Wednesday, January 19, 2011


Traditional is another term that we have chosen to describe an aspect of the style of church we feel God is leading us to develop at St Luke’s. By traditional we mean the intentional embracing of various elements of a more traditional church’s liturgy (form or arrangement of public worship). At times this will mean an awareness and celebration of the Christian Calendar or Christian Seasons, Advent, Christmas, Epiphany, Lent, Easter etc, allowing these seasons to influence aspects of our own church gatherings and the communal life of our church. On occasion we will use set readings and prayers in our Sunday gatherings such as found in the Anglican Book of Common Prayer. In no way do we feel bound to any of these traditions but rather think there is something beautiful expressed and experienced in them and look forward to fusing the ancient with the contemporary. Our gatherings will always be full of life and the passionate celebration of the resurrected Jesus. We look forward to this passionate celebration being both, boisterous and noisy, as well as reflective and peaceful.      
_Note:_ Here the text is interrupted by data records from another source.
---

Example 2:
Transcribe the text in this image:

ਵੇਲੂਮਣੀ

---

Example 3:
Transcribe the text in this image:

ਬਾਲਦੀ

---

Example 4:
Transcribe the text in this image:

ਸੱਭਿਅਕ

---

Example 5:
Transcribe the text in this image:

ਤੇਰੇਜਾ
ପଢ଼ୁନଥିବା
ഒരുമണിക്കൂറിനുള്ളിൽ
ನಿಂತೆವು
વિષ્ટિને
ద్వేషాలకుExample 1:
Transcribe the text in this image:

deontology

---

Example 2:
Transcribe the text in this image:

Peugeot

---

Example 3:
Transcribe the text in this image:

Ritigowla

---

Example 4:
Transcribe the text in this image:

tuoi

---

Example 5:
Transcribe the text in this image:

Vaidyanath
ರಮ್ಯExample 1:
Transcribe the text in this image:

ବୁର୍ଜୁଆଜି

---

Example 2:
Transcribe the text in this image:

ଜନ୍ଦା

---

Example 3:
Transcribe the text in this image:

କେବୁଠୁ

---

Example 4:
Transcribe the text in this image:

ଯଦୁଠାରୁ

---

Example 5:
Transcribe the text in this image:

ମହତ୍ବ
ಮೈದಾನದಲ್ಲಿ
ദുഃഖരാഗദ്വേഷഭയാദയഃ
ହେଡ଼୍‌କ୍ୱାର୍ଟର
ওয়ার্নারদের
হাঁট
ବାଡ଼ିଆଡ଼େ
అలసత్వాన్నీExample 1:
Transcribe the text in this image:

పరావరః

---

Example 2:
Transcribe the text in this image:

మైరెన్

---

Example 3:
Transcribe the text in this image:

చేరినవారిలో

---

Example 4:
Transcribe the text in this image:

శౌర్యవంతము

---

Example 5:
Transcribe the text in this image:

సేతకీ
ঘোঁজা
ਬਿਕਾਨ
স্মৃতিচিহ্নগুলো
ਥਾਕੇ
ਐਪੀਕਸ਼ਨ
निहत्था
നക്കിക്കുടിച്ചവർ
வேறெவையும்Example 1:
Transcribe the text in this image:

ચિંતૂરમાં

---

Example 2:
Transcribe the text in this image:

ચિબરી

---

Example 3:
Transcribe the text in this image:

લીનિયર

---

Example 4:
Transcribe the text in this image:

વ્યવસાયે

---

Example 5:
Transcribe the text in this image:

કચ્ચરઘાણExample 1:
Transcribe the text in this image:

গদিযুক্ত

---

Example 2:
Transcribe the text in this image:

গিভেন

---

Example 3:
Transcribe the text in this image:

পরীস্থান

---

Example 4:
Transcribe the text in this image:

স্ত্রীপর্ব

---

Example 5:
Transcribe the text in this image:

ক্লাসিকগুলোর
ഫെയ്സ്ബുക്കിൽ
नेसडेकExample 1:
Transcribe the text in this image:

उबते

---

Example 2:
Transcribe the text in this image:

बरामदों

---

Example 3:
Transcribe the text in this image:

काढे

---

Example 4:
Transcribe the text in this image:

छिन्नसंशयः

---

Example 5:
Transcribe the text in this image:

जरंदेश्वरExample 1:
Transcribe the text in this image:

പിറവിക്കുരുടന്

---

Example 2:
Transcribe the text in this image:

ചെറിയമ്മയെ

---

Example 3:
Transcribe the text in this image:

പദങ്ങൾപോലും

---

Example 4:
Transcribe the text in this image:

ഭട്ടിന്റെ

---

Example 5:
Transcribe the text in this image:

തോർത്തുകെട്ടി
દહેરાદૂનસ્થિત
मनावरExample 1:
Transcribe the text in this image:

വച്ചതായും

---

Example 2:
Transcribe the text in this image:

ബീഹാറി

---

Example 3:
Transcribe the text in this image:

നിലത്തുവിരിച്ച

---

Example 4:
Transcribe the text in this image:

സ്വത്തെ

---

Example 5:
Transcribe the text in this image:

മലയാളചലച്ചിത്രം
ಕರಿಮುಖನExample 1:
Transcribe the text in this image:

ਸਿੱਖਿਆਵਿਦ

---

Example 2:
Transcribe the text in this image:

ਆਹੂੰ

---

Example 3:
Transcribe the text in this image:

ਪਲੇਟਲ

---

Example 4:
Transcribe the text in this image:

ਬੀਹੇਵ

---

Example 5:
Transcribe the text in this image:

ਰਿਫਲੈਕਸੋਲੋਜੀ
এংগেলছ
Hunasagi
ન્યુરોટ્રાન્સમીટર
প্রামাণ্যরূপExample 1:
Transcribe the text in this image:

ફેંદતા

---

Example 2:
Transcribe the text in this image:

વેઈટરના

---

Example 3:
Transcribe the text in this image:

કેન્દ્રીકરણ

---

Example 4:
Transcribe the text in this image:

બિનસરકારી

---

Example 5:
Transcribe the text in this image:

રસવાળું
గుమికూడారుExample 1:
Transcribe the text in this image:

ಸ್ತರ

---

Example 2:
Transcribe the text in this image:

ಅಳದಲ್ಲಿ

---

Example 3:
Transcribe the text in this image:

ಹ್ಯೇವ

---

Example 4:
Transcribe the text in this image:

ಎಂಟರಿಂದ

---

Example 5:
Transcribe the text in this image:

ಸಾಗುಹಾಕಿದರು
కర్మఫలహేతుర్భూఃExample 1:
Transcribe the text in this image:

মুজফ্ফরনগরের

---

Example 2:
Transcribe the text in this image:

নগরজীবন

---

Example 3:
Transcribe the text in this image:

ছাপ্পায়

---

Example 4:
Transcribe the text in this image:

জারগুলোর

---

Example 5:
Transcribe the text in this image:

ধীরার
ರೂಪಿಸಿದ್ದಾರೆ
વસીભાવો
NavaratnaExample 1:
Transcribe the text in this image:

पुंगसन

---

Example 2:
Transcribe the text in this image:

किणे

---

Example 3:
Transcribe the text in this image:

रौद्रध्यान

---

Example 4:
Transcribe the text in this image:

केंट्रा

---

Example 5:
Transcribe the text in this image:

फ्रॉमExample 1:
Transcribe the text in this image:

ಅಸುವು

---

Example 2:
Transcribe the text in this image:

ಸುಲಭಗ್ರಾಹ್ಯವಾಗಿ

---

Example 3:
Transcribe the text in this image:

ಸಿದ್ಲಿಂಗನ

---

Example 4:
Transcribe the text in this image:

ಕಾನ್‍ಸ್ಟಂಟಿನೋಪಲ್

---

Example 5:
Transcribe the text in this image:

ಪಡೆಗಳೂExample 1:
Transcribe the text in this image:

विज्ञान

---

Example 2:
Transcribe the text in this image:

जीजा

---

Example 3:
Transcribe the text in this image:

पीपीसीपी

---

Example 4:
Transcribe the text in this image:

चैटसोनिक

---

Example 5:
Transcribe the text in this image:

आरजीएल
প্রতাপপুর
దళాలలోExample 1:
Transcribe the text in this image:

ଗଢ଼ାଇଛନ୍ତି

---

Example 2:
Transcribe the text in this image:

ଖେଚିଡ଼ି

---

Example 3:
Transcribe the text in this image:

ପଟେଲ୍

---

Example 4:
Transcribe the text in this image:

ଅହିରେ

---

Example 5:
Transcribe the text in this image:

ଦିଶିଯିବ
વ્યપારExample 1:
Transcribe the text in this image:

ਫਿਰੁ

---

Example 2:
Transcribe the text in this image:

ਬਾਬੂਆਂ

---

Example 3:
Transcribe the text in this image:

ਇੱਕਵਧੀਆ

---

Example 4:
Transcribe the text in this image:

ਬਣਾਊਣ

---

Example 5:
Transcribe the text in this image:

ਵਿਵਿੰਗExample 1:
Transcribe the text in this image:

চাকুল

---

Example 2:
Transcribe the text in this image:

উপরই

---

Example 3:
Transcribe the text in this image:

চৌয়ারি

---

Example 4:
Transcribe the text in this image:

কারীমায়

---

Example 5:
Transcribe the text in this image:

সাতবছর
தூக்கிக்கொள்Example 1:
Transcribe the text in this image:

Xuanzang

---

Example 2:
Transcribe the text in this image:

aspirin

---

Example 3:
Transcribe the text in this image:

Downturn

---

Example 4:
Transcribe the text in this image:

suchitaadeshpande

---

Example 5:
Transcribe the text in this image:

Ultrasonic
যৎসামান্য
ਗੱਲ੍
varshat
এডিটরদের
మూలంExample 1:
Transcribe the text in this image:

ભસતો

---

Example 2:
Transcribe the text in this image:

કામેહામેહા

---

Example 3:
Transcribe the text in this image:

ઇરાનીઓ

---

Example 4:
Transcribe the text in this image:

Pictured is an Advent Wreath. It is usually a horizontal evergreen wreath with four candles and often, a fifth, white candle in the centre. Beginning with the First Sunday of Advent, the lighting of a candle can be accompanied by a Bible reading and prayers. An additional candle is lit during each subsequent week until, by the last Sunday before Christmas, all four candles are lit. Some Advent wreaths include a fifth, "Christ" candle which can be lit at Christmas. The custom is observed both in family settings and at public church services and of course can either be meaningless or full of meaning depending on how practiced in the home or in a public service. Ancient practices such as an Advent Wreath leading into Christmas have the potential though to help reshape one's thinking and attitude towards Christmas, highlighting the true reason for the season when accompanied by the set readings and reflections. A potentially wonderful practice for those both old and young!


Shane Clifton said...

I love it joseph. Pentecostals often reject tradition – and for good reason. Too often people are trapped in their traditions, which become mere lifeless habit. But the wholesale rejection of tradition can become a rejection of the life of the spirit that has been expressed in God's ongoing work in and through the church over the millennia. It seems to me that what you are seeking is a rejection of traditionalism (blind adherence to past traditions) and an embrace of the spirit of tradition. brilliant!

Joseph McAuley said...

You sum things up so well Shane! I'll keep you on.